I am following Folland's A Course in Abstract Harmonic Analysis, currently looking at unitary representations of compact groups (Chapter 5).
Let $\rho$ be a unitary representation of compact $G$ on $\mathcal{H}_{\rho}$, and $[\pi],[\pi']\in\hat{G}$.
From Proposition 5.3, we know that for an invariant subspace $M_{\pi}$ of representation space $\mathcal{H}_{\rho}, M_\pi'$ is the orthogonal complement of $M_\pi$ if $\pi$ and $\pi$ are not unitarily equivalent.
Then a note after this proposition says we can write the space $H_\rho$ as a direct sum of $M_\pi$ over the representatives of the equivalence classes $[\pi]$.

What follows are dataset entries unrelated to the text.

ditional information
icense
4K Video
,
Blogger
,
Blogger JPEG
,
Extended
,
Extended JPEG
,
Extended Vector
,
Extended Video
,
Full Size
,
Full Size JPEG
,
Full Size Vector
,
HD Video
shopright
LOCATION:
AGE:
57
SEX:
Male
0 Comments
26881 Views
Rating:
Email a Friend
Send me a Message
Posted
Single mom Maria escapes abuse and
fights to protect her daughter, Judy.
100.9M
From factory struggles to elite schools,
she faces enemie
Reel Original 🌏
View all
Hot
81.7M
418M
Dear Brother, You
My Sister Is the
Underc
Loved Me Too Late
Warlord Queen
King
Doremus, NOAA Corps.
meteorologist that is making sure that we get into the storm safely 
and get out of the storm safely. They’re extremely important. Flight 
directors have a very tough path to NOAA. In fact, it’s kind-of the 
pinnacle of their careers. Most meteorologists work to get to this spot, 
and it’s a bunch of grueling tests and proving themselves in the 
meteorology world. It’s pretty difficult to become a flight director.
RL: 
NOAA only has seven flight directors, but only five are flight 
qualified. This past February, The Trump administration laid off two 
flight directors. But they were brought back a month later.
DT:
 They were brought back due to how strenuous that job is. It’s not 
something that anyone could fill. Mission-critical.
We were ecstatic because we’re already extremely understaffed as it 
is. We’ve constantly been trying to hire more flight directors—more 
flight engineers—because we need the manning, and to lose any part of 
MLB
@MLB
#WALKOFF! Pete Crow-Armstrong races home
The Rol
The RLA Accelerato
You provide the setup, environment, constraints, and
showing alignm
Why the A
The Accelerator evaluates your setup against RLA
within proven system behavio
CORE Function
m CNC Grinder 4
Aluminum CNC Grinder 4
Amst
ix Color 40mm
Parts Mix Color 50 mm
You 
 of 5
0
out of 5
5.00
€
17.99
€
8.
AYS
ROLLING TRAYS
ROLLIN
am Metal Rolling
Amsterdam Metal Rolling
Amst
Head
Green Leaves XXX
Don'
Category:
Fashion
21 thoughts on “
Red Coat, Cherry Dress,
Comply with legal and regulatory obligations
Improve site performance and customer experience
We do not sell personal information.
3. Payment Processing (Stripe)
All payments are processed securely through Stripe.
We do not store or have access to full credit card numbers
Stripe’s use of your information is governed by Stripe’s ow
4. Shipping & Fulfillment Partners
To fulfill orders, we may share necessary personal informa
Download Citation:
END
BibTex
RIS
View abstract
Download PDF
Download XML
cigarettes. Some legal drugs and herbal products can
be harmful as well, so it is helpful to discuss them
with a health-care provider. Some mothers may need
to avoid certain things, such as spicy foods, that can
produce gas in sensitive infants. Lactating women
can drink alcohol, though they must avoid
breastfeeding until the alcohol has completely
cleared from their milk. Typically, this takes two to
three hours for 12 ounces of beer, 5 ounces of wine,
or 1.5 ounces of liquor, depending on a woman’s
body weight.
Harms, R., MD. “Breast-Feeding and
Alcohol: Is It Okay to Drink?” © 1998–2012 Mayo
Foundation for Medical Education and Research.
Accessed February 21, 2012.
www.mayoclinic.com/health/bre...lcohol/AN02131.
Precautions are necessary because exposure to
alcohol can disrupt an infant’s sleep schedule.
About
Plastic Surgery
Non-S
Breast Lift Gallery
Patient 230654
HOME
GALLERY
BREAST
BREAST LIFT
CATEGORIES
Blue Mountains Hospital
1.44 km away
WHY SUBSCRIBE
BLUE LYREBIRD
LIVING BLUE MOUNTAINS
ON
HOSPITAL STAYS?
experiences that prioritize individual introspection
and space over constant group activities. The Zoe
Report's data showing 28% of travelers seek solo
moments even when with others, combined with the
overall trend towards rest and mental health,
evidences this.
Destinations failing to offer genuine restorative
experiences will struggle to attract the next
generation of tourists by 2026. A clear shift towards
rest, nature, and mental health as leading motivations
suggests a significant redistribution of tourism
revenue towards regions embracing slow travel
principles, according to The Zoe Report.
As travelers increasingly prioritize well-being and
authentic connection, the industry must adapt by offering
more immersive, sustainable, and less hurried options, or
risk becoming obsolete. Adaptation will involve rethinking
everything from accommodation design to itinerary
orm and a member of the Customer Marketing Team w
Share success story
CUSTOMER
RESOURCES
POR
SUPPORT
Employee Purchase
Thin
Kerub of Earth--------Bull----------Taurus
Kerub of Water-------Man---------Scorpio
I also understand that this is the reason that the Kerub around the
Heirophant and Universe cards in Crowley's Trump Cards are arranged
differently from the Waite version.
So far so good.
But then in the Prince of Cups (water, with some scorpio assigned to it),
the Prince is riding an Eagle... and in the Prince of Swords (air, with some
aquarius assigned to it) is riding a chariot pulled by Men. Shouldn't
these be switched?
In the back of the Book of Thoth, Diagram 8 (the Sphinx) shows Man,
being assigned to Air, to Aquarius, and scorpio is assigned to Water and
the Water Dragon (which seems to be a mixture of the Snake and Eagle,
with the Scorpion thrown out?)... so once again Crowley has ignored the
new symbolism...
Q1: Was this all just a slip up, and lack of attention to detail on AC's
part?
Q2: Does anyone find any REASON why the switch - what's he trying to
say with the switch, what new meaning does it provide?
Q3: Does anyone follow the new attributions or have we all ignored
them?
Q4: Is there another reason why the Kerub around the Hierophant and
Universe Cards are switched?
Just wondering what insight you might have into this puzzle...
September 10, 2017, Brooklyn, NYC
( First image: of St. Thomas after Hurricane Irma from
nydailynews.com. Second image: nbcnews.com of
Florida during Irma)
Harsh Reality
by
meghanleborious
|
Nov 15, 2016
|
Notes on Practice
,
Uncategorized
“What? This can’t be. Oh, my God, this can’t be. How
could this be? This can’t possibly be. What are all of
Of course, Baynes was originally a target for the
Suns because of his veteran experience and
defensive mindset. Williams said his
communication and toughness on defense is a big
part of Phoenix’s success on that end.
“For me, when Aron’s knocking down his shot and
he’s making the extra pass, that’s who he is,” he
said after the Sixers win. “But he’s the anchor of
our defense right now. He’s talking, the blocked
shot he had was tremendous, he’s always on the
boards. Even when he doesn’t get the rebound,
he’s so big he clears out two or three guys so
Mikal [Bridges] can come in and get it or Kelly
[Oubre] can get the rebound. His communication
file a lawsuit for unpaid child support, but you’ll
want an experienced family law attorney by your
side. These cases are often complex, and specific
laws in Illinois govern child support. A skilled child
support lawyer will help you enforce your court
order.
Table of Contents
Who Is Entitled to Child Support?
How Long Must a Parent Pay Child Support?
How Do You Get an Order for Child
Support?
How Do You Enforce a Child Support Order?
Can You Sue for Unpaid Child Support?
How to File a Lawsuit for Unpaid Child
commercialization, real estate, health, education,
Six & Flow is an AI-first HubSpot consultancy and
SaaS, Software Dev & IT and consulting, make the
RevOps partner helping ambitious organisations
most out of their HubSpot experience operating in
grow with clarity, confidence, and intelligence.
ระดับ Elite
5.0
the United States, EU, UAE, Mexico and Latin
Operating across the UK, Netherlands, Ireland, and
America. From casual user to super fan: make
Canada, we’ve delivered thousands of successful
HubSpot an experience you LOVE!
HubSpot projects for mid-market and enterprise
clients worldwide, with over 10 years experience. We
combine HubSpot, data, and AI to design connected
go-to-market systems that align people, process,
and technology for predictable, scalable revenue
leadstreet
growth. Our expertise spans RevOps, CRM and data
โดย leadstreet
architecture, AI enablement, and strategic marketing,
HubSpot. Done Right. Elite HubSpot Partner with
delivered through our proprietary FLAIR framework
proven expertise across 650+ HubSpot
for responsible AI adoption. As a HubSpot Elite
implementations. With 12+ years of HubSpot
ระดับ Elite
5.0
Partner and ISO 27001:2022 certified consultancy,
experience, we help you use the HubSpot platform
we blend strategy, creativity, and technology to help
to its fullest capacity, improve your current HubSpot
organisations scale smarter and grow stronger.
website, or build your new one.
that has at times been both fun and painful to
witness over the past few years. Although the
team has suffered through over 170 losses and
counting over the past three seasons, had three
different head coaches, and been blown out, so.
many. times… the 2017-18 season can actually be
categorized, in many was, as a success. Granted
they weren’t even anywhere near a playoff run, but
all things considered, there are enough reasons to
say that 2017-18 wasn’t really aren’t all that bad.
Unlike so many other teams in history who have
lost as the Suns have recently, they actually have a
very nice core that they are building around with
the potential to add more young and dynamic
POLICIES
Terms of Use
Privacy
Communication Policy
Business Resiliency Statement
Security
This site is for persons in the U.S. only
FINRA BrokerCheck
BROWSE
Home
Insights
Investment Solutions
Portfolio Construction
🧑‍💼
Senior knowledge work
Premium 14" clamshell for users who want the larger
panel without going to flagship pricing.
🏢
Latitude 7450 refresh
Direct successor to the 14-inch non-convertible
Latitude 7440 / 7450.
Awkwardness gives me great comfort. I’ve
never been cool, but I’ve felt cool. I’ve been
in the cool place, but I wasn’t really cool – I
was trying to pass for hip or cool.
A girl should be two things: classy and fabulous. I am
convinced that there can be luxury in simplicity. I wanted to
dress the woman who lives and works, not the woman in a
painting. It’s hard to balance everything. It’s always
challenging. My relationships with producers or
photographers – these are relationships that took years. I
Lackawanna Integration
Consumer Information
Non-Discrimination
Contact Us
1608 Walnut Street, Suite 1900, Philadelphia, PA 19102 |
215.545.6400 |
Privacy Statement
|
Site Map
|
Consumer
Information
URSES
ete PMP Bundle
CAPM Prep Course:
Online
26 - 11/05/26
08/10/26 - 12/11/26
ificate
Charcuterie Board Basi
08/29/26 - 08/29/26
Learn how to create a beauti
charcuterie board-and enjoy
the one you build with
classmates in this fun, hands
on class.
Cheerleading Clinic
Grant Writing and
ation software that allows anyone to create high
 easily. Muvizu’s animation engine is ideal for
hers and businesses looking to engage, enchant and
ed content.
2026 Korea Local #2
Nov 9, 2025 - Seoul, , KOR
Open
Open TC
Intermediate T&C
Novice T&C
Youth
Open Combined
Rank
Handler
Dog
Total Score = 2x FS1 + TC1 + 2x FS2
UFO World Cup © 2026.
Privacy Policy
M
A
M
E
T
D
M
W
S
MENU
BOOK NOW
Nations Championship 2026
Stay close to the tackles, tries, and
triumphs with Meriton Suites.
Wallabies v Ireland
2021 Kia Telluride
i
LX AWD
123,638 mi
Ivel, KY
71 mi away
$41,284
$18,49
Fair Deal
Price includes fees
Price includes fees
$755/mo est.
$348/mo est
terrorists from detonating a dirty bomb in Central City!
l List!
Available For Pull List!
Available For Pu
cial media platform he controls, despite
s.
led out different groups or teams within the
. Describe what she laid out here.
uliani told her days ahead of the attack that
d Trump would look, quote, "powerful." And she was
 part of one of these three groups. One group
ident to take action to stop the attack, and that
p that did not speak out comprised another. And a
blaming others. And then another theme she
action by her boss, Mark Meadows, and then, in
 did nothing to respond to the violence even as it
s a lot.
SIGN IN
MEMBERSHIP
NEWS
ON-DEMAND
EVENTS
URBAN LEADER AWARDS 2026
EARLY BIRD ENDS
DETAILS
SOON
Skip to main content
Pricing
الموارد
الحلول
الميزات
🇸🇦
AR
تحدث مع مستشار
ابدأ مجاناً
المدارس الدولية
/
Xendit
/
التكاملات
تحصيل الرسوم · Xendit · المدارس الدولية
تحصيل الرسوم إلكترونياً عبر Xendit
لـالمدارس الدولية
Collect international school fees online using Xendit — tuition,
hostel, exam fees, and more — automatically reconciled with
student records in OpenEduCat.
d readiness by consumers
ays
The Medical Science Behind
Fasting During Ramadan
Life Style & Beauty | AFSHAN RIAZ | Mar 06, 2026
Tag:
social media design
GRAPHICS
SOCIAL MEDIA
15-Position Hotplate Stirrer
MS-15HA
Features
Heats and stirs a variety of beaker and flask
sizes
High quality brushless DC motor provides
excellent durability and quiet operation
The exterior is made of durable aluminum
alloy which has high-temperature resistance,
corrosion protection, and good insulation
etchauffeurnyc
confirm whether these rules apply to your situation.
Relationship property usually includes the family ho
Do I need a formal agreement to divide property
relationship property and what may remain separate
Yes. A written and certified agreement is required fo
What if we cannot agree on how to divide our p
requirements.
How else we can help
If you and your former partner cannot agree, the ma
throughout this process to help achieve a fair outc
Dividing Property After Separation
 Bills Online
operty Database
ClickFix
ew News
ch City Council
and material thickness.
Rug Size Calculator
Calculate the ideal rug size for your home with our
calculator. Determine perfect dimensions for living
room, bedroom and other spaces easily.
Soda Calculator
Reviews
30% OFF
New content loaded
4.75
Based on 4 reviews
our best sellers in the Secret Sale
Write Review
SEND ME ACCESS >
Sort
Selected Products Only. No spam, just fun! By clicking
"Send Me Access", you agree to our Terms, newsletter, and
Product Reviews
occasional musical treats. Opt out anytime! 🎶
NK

But, since $M_\pi'$ is the orthogonal complement of $M_\pi$, do we not have $H_\rho$ as a direct sum of $M_\pi$ and $M_\pi'$ only?
While $\rho$ might have more than two non-unitarily equivalent subspaces, it does not seem possible (or sensible) to write $\rho$ as a direct sum over all of them given that the entire representation space of it can be expressed using only one of these invariant substances, via a direct sum of the subspace and its orthogonal complement?
I hope my question is clear. Thanks.